**WHAT TO DO**
How many lines in the listing contain the word "background"? Reply with the number alone.

**SOURCE DATA**

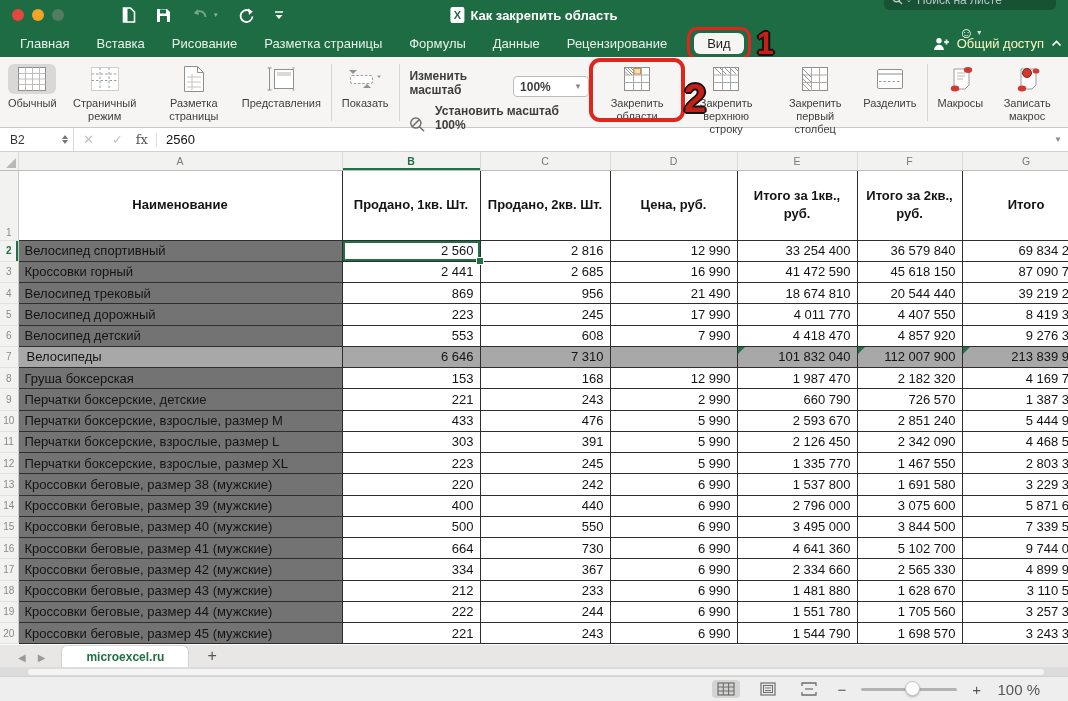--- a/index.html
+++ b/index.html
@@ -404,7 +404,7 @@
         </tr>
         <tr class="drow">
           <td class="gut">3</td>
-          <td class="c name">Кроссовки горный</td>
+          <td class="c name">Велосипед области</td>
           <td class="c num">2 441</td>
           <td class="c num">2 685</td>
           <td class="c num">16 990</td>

---

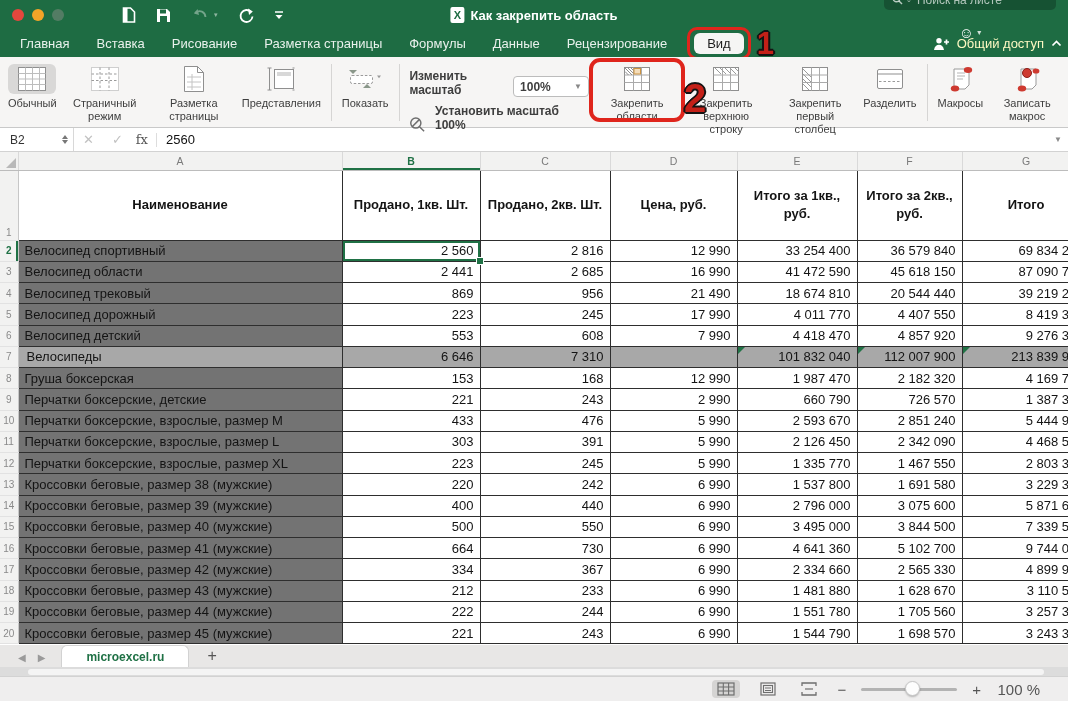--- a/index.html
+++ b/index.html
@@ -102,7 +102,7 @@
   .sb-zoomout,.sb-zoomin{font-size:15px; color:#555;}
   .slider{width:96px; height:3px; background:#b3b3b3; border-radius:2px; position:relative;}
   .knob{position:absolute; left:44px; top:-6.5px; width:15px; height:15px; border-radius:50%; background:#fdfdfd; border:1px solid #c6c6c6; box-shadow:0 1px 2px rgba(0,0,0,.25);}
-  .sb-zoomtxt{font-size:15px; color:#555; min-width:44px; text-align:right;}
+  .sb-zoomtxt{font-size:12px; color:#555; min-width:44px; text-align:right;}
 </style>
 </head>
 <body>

==

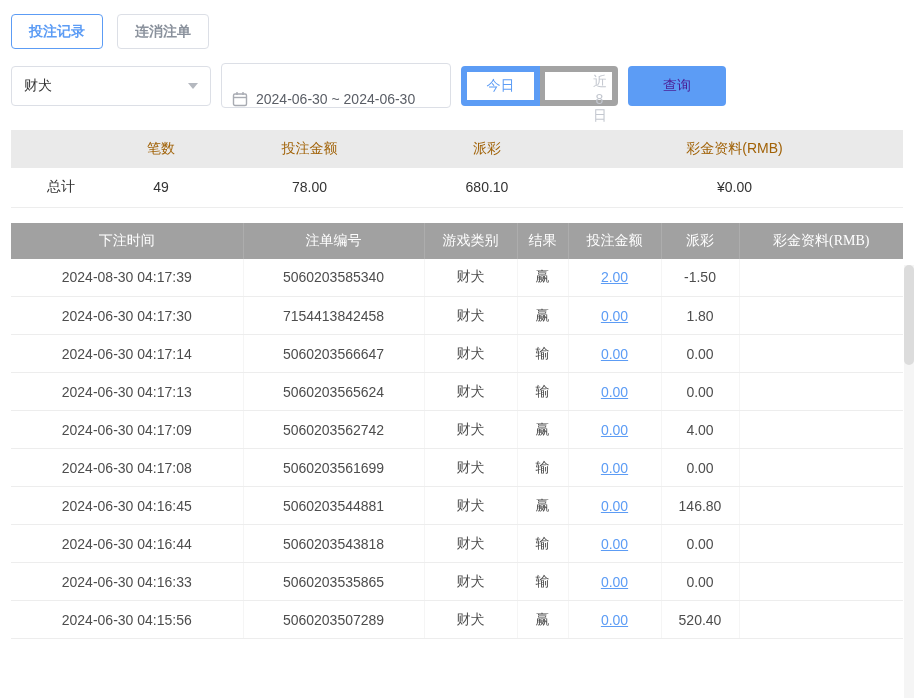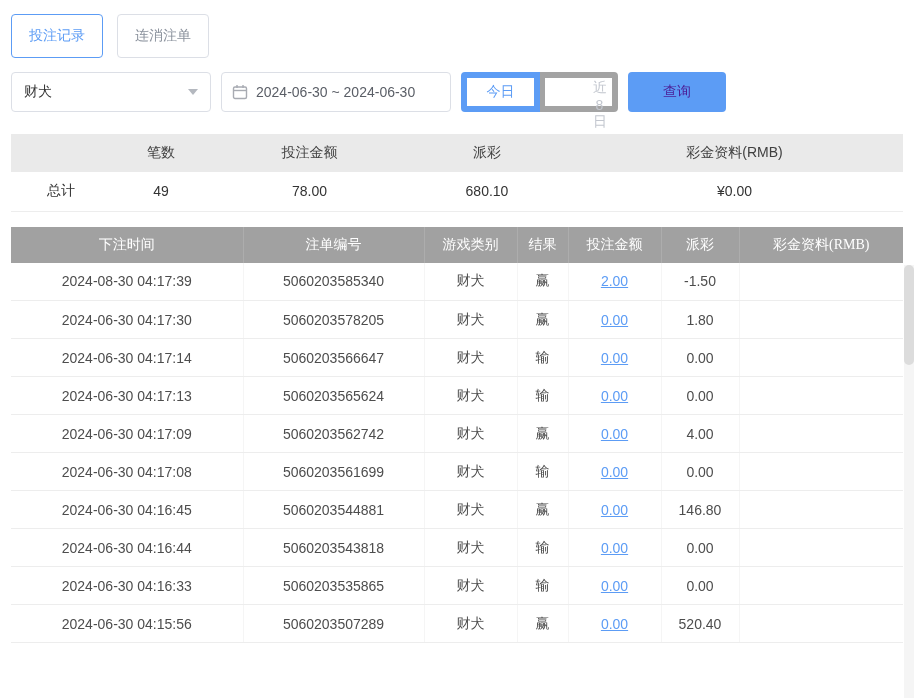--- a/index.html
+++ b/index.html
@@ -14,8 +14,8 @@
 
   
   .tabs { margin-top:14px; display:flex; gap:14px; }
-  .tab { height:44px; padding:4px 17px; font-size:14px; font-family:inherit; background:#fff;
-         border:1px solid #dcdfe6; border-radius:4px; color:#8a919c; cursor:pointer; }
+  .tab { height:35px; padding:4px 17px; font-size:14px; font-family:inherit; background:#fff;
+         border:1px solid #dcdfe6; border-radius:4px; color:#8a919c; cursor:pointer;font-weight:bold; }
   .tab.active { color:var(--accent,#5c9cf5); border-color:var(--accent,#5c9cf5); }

**FINISHED EXERCISE**
4